In contrast, both the Mumsnet advice-rejecters and the “Glammy” grandmothers take, as a basic premise, the idea that mothers don’t need their mothers in any practical sense. Instead, the job of a “Glammy”, per Jane Gordon, is not to support a mother but to circumvent her: “to be as unconventional as possible by helping them to question […] the rules society and their parents impose on them.”

Somehow, passing the matriarchal baton has become hopelessly fraught. And it is within modern liberal feminism that the reason for this comes into focus. Faludi quotes an older feminist attendee at a NOW conference who grumbles: “I’m so sick of these young women treating us like a bunch of old bags who need to get out of the way.” I dare say some of the older women whose advice is spurned by angry Mumsnetters may feel much the same. But much of the motive force in modern liberal feminism has concerned pursuing “the radical notion that women are people”, as Marie Shear wrote in 1986. And to be a “person” has come, today, to mean being as far as possible a self-fashioning, unencumbered liberal subject on the model first set out by Jean-Jacques Rousseau — for women, as well as men.

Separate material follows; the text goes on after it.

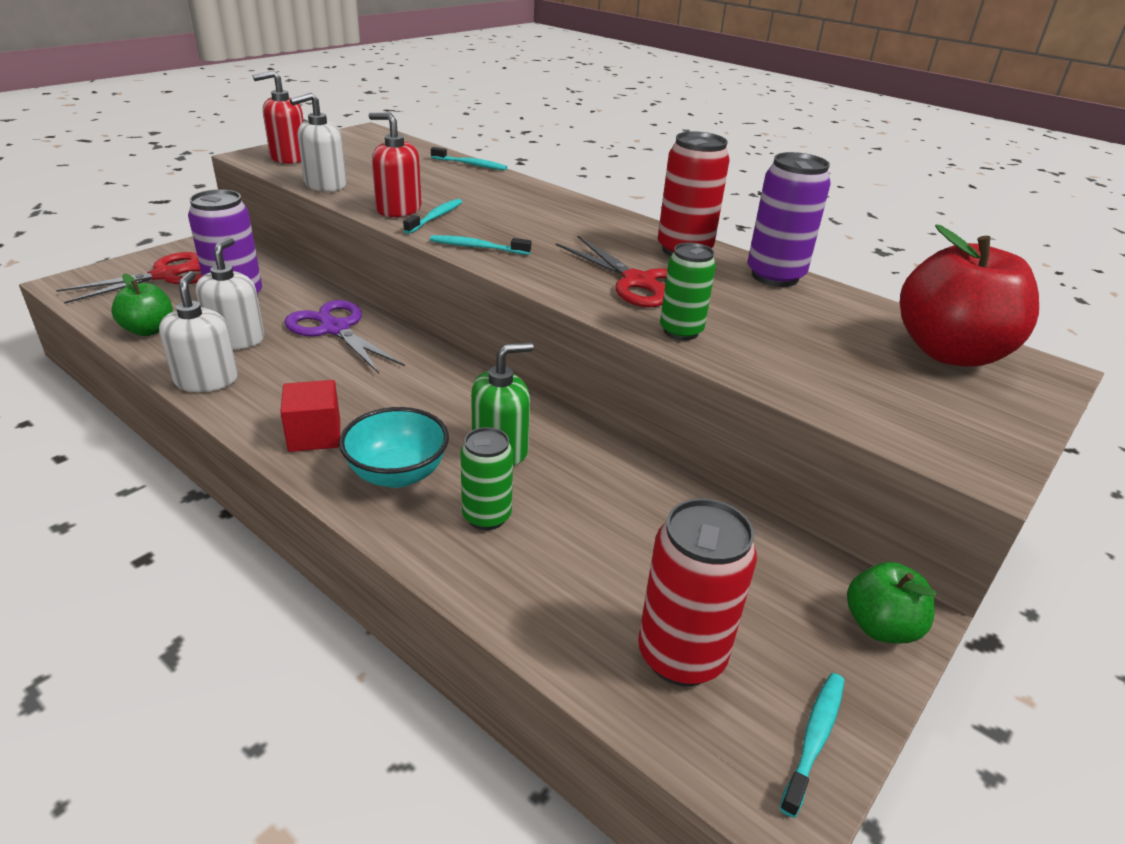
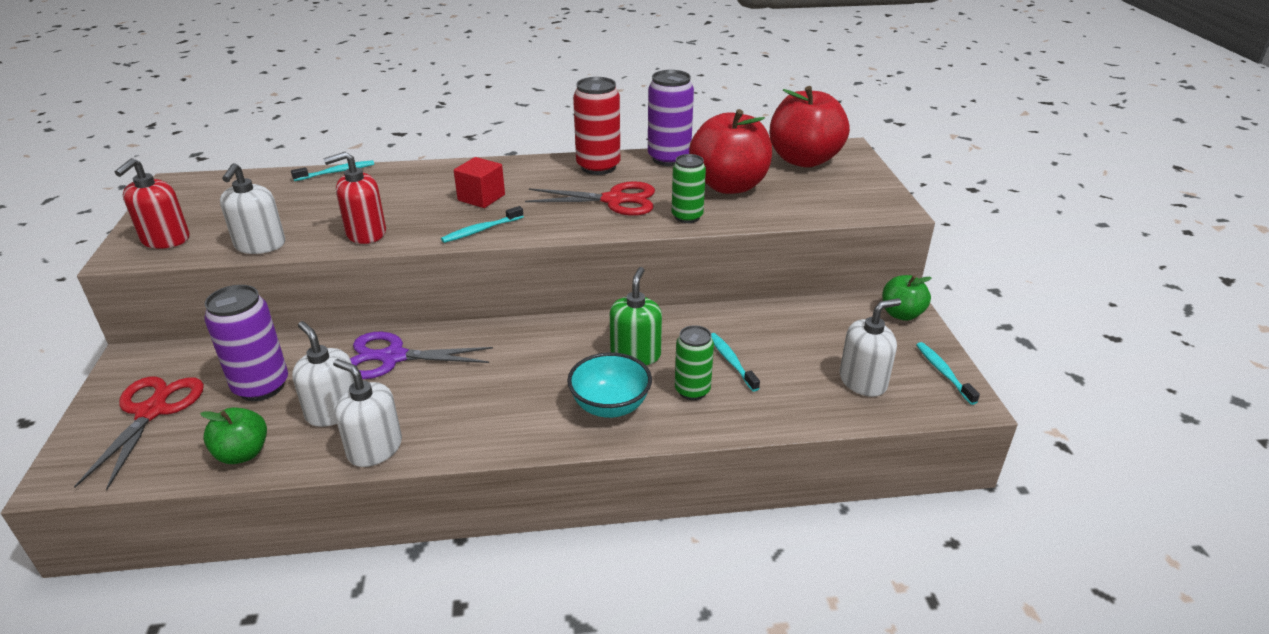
camera: 45 degrees left, 0 degrees up
(314, 435) = (522, 423): red cube -> red cube (481, 197)
(435, 217) = (406, 225): turquoise toothbrush -> turquoise toothbrush (731, 362)
(681, 656) = (863, 381): red can -> white soap dispenser
(791, 330) = (729, 186): none -> red apple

But if the ideal is to be unencumbered, what are we to make of those ways we depend on others, or others on us — especially in mothering, or being mothered? When I became a mother, this paradox shattered my reflexive youthful liberalism. And if unencumbered personhood makes mothers invisible, it’s worse still for grandmothers. For here lurks a double dose of caring, combined — in a world hyper-focused on women’s youth and beauty — with the steady fading of both.

The feminist Victoria Smith denounces the wider political consequences of this in her book Hags — notably in the political marginalisation of older women. It is, she suggests, powered in part by misogyny, but also by a liberal feminism that is, she tells me, “obsessed with youth”.

Inasmuch as women only really fit the Rousseauean “unencumbered” template while young and child-free, perhaps the obsession makes sense. Strikingly, though, it reverberates not just across feminism but also anti-feminism: it’s common in the manosphere to characterise every woman over the age of 30 as “used up”, having “hit the wall” and run out of viable eggs to fertilise.

Both mothers and daughters, then, are under pressure to claw their way out of the matryoshka doll toward ‘personhood’. Given this, the miracle should be that many functioning mother/daughter relationships still remain — however fraught with ambivalence some of these may be.

Should this continue, the nightmare vision is of a world where mothers and daughters no longer retain even today’s fragile, conflicted interdependence, and instead just orbit one another like work colleagues, or perhaps shopping pals. But if there’s even an iota of insight in Freud’s strange account of the Electra Complex, it’s in suggesting that every generation of women somehow becomes our mothers by rebelling against them.

And in some cases, today, this means rebelling against the injunction to be ever less encumbered. Ellie tells me she and her husband struggle constantly with how to start from scratch, building an extended family — but also that this isn’t a reason to give up, or to pretend that they can just “go it alone”. Rather, she says, it’s a reason to be there for her own future extended family: “I just hold out for the long-term vision of helping with our grandchildren.”

I suspect Ellie is far from the only mother who dreams of a life that’s perhaps a little less free, but is also infinitely warmer and more nurturing than the individualistic one that has sold us as emancipation. For such women, the work ahead is matricidal, in the sense of rebelling against recent generations of women. But it’s also, paradoxically, matriarchal too: the painstaking lifetime task of putting the matryoshka back together again.